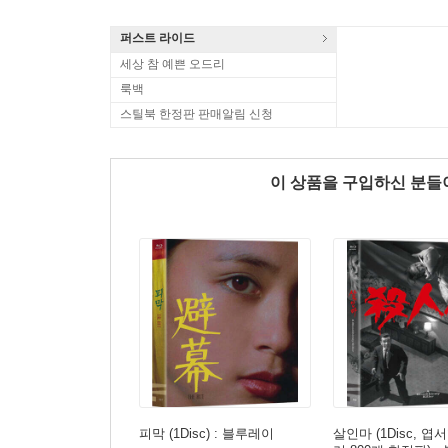
퍼스트 라이드
세상 참 예쁜 오드리
룩백
스틸북 한정판 판매알림 신청
이 상품을 구입하신 분
피막 (1Disc) : 블루레이
살인마 (1Disc, 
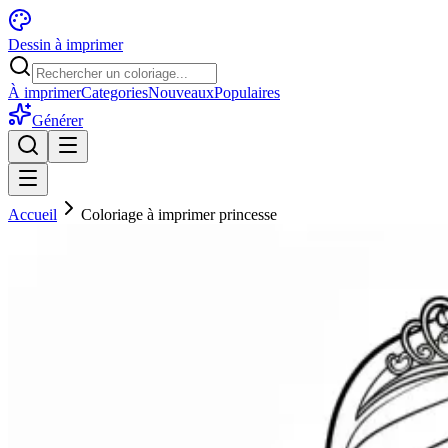
Dessin à imprimer
À imprimer
Categories
Nouveaux
Populaires
Générer
Accueil
Coloriage à imprimer princesse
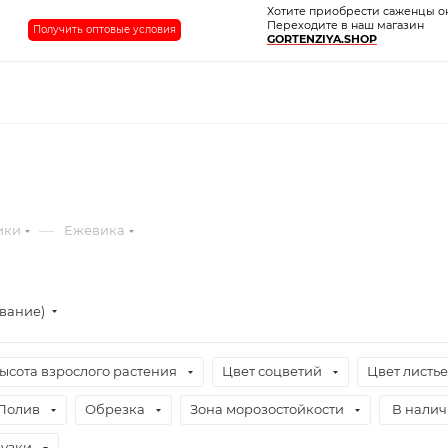
Хотите приобрести саженцы о
Переходите в наш магазин
Получить оптовые условия
GORTENZIYA.SHOP
—
ики
Ежевика
ывание)
ысота взрослого растения
Цвет соцветий
Цвет листь
Полив
Обрезка
Зона морозостойкости
В нали
узки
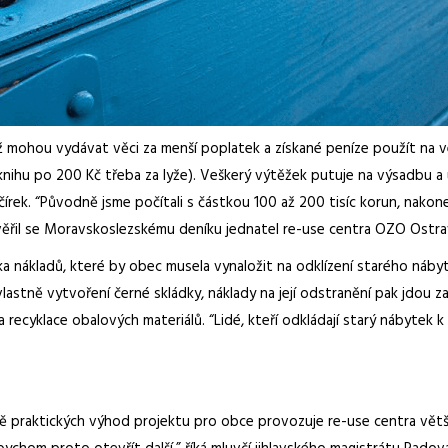
ž mohou vydávat věci za menší poplatek a získané peníze použít na v
knihu po 200 Kč třeba za lyže). Veškerý výtěžek putuje na výsadbu 
Kačírek. “Původně jsme počítali s částkou 100 až 200 tisíc korun, nako
 svěřil se Moravskoslezskému deníku jednatel re-use centra OZO Ostrav
ka nákladů, které by obec musela vynaložit na odklízení starého nábyt
lastně vytvoření černé skládky, náklady na její odstranění pak jdou za
 recyklace obalových materiálů. “Lidé, kteří odkládají starý nábytek 
dě praktických výhod projektu pro obce provozuje re-use centra větš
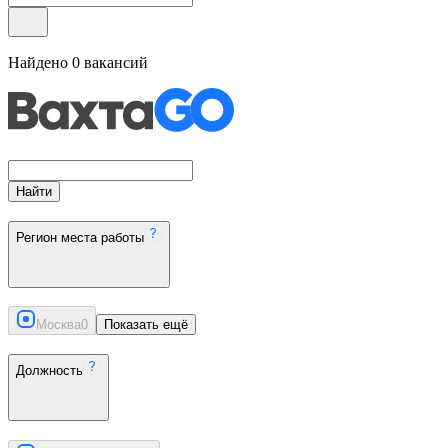
Найдено
0
вакансий
Найти
Регион места работы
Москва
0
Показать ещё
Должность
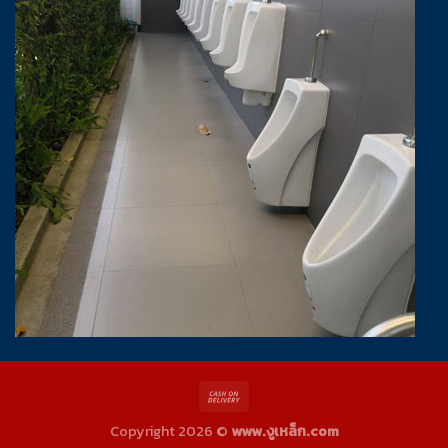
Copyright 2026 ©
www.งูเหล็ก.com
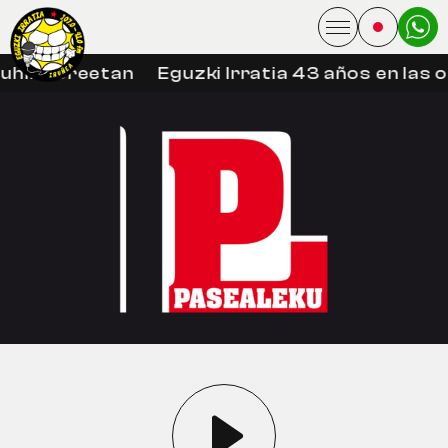
uhin libreetan
Eguzki Irratia 43 años en las 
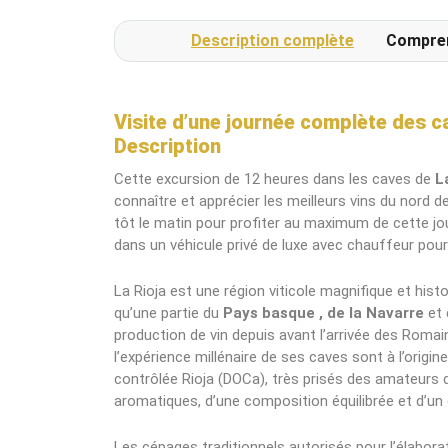
Description complète
Compre
Visite d’une journée complète des c
Description
Cette excursion de 12 heures dans les caves de
La
connaître et apprécier les meilleurs vins du nord de 
tôt le matin pour profiter au maximum de cette jo
dans un véhicule privé de luxe avec chauffeur pour
La Rioja est une région viticole magnifique et his
qu’une partie du
Pays
basque
, de la Navarre
et 
production de vin depuis avant l’arrivée des Romains
l’expérience millénaire de ses caves sont à l’origine
contrôlée Rioja (DOCa), très prisés des amateurs 
aromatiques, d’une composition équilibrée et d’un 
Les cépages traditionnels autorisés pour l’élabora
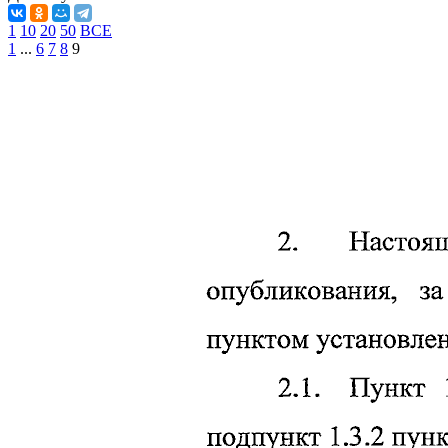
1
10
20
50
ВСЕ
1
...
6
7
8
9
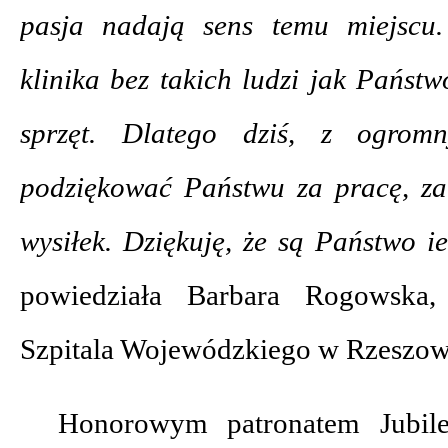
pasja nadają sens temu miejscu.
klinika bez takich ludzi jak Państw
sprzęt. Dlatego dziś, z ogrom
podziękować Państwu za pracę, za
wysiłek. Dziękuję, że są Państwo i
powiedziała Barbara Rogowska, 
Szpitala Wojewódzkiego w Rzeszow
Honorowym patronatem Jubileu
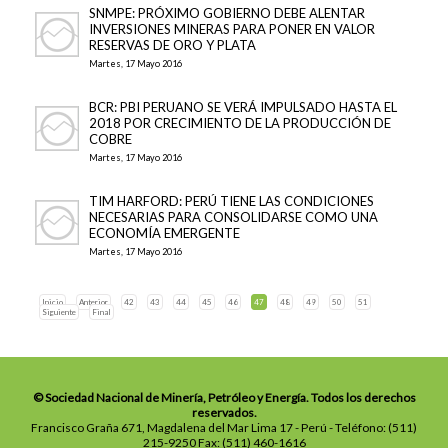
SNMPE: PRÓXIMO GOBIERNO DEBE ALENTAR
INVERSIONES MINERAS PARA PONER EN VALOR
RESERVAS DE ORO Y PLATA
Martes, 17 Mayo 2016
BCR: PBI PERUANO SE VERÁ IMPULSADO HASTA EL
2018 POR CRECIMIENTO DE LA PRODUCCIÓN DE
COBRE
Martes, 17 Mayo 2016
TIM HARFORD: PERÚ TIENE LAS CONDICIONES
NECESARIAS PARA CONSOLIDARSE COMO UNA
ECONOMÍA EMERGENTE
Martes, 17 Mayo 2016
Inicio
Anterior
42
43
44
45
46
47
48
49
50
51
Siguiente
Final
© Sociedad Nacional de Minería, Petróleo y Energía. Todos los derechos
reservados.
Francisco Graña 671, Magdalena del Mar Lima 17 - Perú - Teléfono: (511)
215-9250 Fax: (511) 460-1616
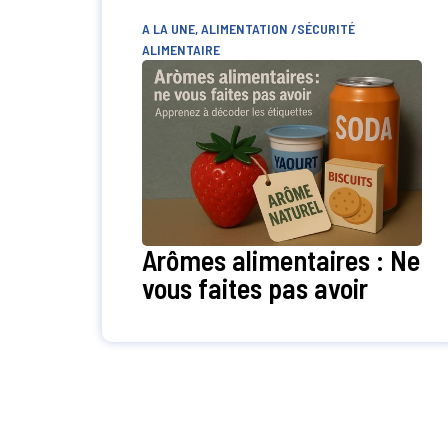
A LA UNE
,
ALIMENTATION /SÉCURITÉ
ALIMENTAIRE
Arômes alimentaires : Ne
vous faites pas avoir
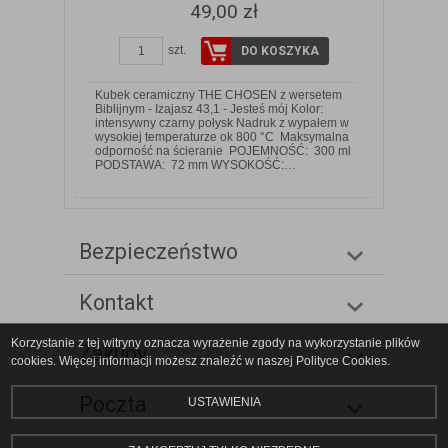
49,00 zł
szt.
DO KOSZYKA
Kubek ceramiczny THE CHOSEN z wersetem
Biblijnym - Izajasz 43,1 - Jesteś mój Kolor:
intensywny czarny połysk Nadruk z wypałem w
wysokiej temperaturze ok 800 °C Maksymalna
odporność na ścieranie POJEMNOŚĆ: 300 ml
PODSTAWA: 72 mm WYSOKOŚĆ:…
Bezpieczeństwo
Kontakt
Korzystanie z tej witryny oznacza wyrażenie zgody na wykorzystanie plików
Zakupy
cookies. Więcej informacji możesz znaleźć w naszej Polityce Cookies.
Poczta
USTAWIENIA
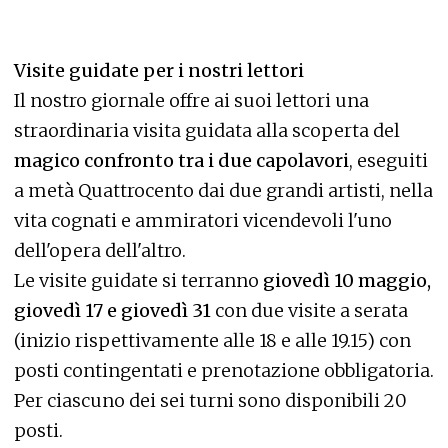
Visite guidate per i nostri lettori
Il nostro giornale offre ai suoi lettori una
straordinaria visita guidata alla scoperta del
magico confronto tra i due capolavori
, eseguiti
a metà Quattrocento dai due grandi artisti, nella
vita cognati e ammiratori vicendevoli l'uno
dell'opera dell'altro.
Le visite guidate si terranno
giovedì 10 maggio,
giovedì 17 e giovedì 31
con due visite a serata
(inizio rispettivamente alle 18 e alle 19.15) con
posti contingentati e prenotazione obbligatoria.
Per ciascuno dei sei turni sono disponibili 20
posti.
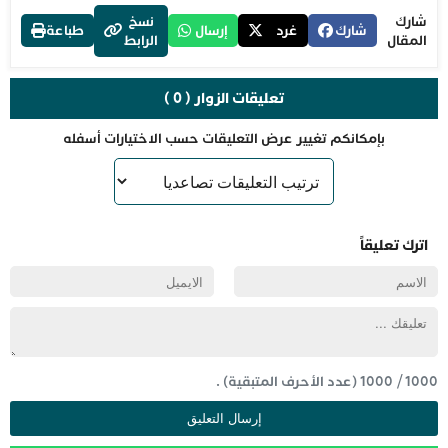
شارك
نسخ
شارك
غرد
إرسال
طباعة
المقال
الرابط
تعليقات الزوار ( 0 )
بإمكانكم تغيير عرض التعليقات حسب الاختيارات أسفله
اترك تعليقاً
1000
/
1000
(عدد الأحرف المتبقية) .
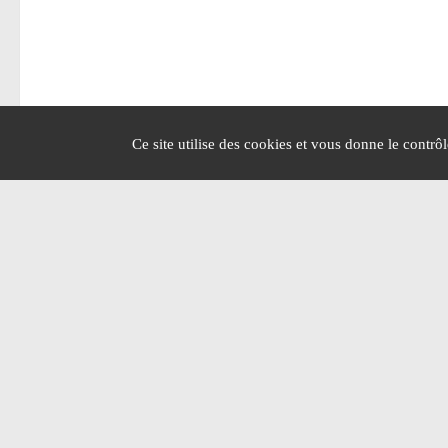
Ce site utilise des cookies et vous donne le contrô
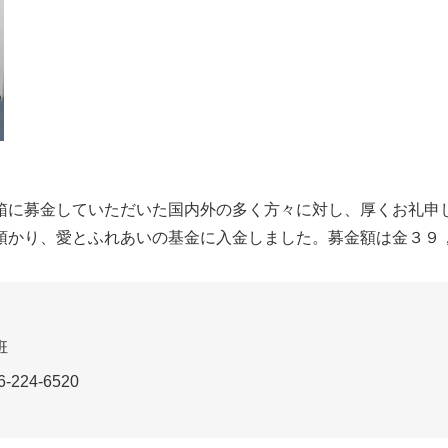
に募金していただいた国内外の多く方々に対し、厚くお礼申
かり、愛とふれあいの基金に入金しました。募金額は金３９
班
-224-6520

# What you need to do
An exact copy is needed of the stretch above that opens with the line containing "dě praktických výhod" and closes with the line containing "Honorowym patronatem Jubileu"; the pictures are not part of it.

# Problem solution
dě praktických výhod projektu pro obce provozuje re-use centra větš
Найдено
0
вакансий
Найти
Регион места работы
Москва
0
Показать ещё
Должность
Copyright 2026 ©
www.งูเหล็ก.com
uhin libreetan
Eguzki Irratia 43 años en las 
Description complète
Compre
Visite d’une journée complète des c
Description
Cette excursion de 12 heures dans les caves de
La
connaître et apprécier les meilleurs vins du nord de 
tôt le matin pour profiter au maximum de cette jo
dans un véhicule privé de luxe avec chauffeur pour
La Rioja est une région viticole magnifique et his
qu’une partie du
Pays
basque
, de la Navarre
et 
production de vin depuis avant l’arrivée des Romains
l’expérience millénaire de ses caves sont à l’origine
contrôlée Rioja (DOCa), très prisés des amateurs 
aromatiques, d’une composition équilibrée et d’un 
Les cépages traditionnels autorisés pour l’élabora
1
10
20
50
ВСЕ
1
...
6
7
8
9
pasja nadają sens temu miejscu.
klinika bez takich ludzi jak Państw
sprzęt. Dlatego dziś, z ogrom
podziękować Państwu za pracę, za
wysiłek. Dziękuję, że są Państwo i
powiedziała Barbara Rogowska, 
Szpitala Wojewódzkiego w Rzeszow
Honorowym patronatem Jubileu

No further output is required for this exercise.